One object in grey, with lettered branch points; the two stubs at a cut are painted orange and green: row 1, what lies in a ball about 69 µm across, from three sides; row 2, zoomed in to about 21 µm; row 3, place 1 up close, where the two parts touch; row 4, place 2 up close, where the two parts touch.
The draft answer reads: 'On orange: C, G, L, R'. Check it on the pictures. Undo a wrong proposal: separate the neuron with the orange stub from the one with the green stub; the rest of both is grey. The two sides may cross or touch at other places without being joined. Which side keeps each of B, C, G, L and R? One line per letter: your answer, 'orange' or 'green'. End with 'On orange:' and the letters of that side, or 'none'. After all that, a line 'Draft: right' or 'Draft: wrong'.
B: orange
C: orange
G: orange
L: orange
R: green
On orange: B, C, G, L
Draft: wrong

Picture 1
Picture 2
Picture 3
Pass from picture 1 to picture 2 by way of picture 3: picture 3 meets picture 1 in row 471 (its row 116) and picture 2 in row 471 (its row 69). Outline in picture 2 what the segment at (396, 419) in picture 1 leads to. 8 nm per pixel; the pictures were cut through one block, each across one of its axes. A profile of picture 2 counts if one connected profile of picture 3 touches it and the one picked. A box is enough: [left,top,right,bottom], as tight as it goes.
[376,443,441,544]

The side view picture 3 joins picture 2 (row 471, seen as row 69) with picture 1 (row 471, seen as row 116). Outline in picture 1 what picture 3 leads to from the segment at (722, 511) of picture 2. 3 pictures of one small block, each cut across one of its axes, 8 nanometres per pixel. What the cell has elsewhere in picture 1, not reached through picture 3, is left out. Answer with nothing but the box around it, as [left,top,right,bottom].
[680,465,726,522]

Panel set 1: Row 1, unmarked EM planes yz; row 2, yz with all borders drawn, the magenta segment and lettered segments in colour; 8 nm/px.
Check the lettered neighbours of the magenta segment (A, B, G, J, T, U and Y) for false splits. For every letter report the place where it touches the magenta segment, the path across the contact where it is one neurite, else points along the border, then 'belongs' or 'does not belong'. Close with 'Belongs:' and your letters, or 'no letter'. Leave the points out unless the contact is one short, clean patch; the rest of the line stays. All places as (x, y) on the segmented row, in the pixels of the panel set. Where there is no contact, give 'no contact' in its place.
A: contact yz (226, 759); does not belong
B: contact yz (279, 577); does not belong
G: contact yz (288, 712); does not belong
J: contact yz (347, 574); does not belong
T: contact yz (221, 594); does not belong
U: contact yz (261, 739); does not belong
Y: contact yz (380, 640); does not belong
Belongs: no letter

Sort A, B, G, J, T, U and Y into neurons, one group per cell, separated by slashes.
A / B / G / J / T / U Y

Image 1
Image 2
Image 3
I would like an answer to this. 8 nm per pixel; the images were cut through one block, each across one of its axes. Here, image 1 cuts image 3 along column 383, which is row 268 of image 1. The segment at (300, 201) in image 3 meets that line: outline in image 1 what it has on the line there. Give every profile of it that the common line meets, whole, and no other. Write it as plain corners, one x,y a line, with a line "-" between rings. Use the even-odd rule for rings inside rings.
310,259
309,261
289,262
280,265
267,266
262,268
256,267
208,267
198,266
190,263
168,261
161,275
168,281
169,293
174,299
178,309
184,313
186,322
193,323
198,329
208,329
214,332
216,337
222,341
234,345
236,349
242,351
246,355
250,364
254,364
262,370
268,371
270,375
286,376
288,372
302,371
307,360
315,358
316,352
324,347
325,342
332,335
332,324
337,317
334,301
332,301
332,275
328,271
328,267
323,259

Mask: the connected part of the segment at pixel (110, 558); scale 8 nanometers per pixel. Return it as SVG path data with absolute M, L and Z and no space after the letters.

== TASK PROMPT ==
Transcribe every entry exactly as it reads.

== WORKED SOLUTION ==
One object in grey, with lettered branch points; the two stubs at a cut are painted orange and green: row 1, what lies in a ball about 69 µm across, from three sides; row 2, zoomed in to about 21 µm; row 3, place 1 up close, where the two parts touch; row 4, place 2 up close, where the two parts touch.
The draft answer reads: 'On orange: C, G, L, R'. Check it on the pictures. Undo a wrong proposal: separate the neuron with the orange stub from the one with the green stub; the rest of both is grey. The two sides may cross or touch at other places without being joined. Which side keeps each of B, C, G, L and R? One line per letter: your answer, 'orange' or 'green'. End with 'On orange:' and the letters of that side, or 'none'. After all that, a line 'Draft: right' or 'Draft: wrong'.
B: orange
C: orange
G: orange
L: orange
R: green
On orange: B, C, G, L
Draft: wrong

Picture 1
Picture 2
Picture 3
Pass from picture 1 to picture 2 by way of picture 3: picture 3 meets picture 1 in row 471 (its row 116) and picture 2 in row 471 (its row 69). Outline in picture 2 what the segment at (396, 419) in picture 1 leads to. 8 nm per pixel; the pictures were cut through one block, each across one of its axes. A profile of picture 2 counts if one connected profile of picture 3 touches it and the one picked. A box is enough: [left,top,right,bottom], as tight as it goes.
[376,443,441,544]

The side view picture 3 joins picture 2 (row 471, seen as row 69) with picture 1 (row 471, seen as row 116). Outline in picture 1 what picture 3 leads to from the segment at (722, 511) of picture 2. 3 pictures of one small block, each cut across one of its axes, 8 nanometres per pixel. What the cell has elsewhere in picture 1, not reached through picture 3, is left out. Answer with nothing but the box around it, as [left,top,right,bottom].
[680,465,726,522]

Panel set 1: Row 1, unmarked EM planes yz; row 2, yz with all borders drawn, the magenta segment and lettered segments in colour; 8 nm/px.
Check the lettered neighbours of the magenta segment (A, B, G, J, T, U and Y) for false splits. For every letter report the place where it touches the magenta segment, the path across the contact where it is one neurite, else points along the border, then 'belongs' or 'does not belong'. Close with 'Belongs:' and your letters, or 'no letter'. Leave the points out unless the contact is one short, clean patch; the rest of the line stays. All places as (x, y) on the segmented row, in the pixels of the panel set. Where there is no contact, give 'no contact' in its place.
A: contact yz (226, 759); does not belong
B: contact yz (279, 577); does not belong
G: contact yz (288, 712); does not belong
J: contact yz (347, 574); does not belong
T: contact yz (221, 594); does not belong
U: contact yz (261, 739); does not belong
Y: contact yz (380, 640); does not belong
Belongs: no letter

Sort A, B, G, J, T, U and Y into neurons, one group per cell, separated by slashes.
A / B / G / J / T / U Y

Image 1
Image 2
Image 3
I would like an answer to this. 8 nm per pixel; the images were cut through one block, each across one of its axes. Here, image 1 cuts image 3 along column 383, which is row 268 of image 1. The segment at (300, 201) in image 3 meets that line: outline in image 1 what it has on the line there. Give every profile of it that the common line meets, whole, and no other. Write it as plain corners, one x,y a line, with a line "-" between rings. Use the even-odd rule for rings inside rings.
310,259
309,261
289,262
280,265
267,266
262,268
256,267
208,267
198,266
190,263
168,261
161,275
168,281
169,293
174,299
178,309
184,313
186,322
193,323
198,329
208,329
214,332
216,337
222,341
234,345
236,349
242,351
246,355
250,364
254,364
262,370
268,371
270,375
286,376
288,372
302,371
307,360
315,358
316,352
324,347
325,342
332,335
332,324
337,317
334,301
332,301
332,275
328,271
328,267
323,259

Mask: the connected part of the segment at pixel (110, 558); scale 8 nanometers per pixel. Return it as SVG path data with absolute M, L and Z and no space after the letters.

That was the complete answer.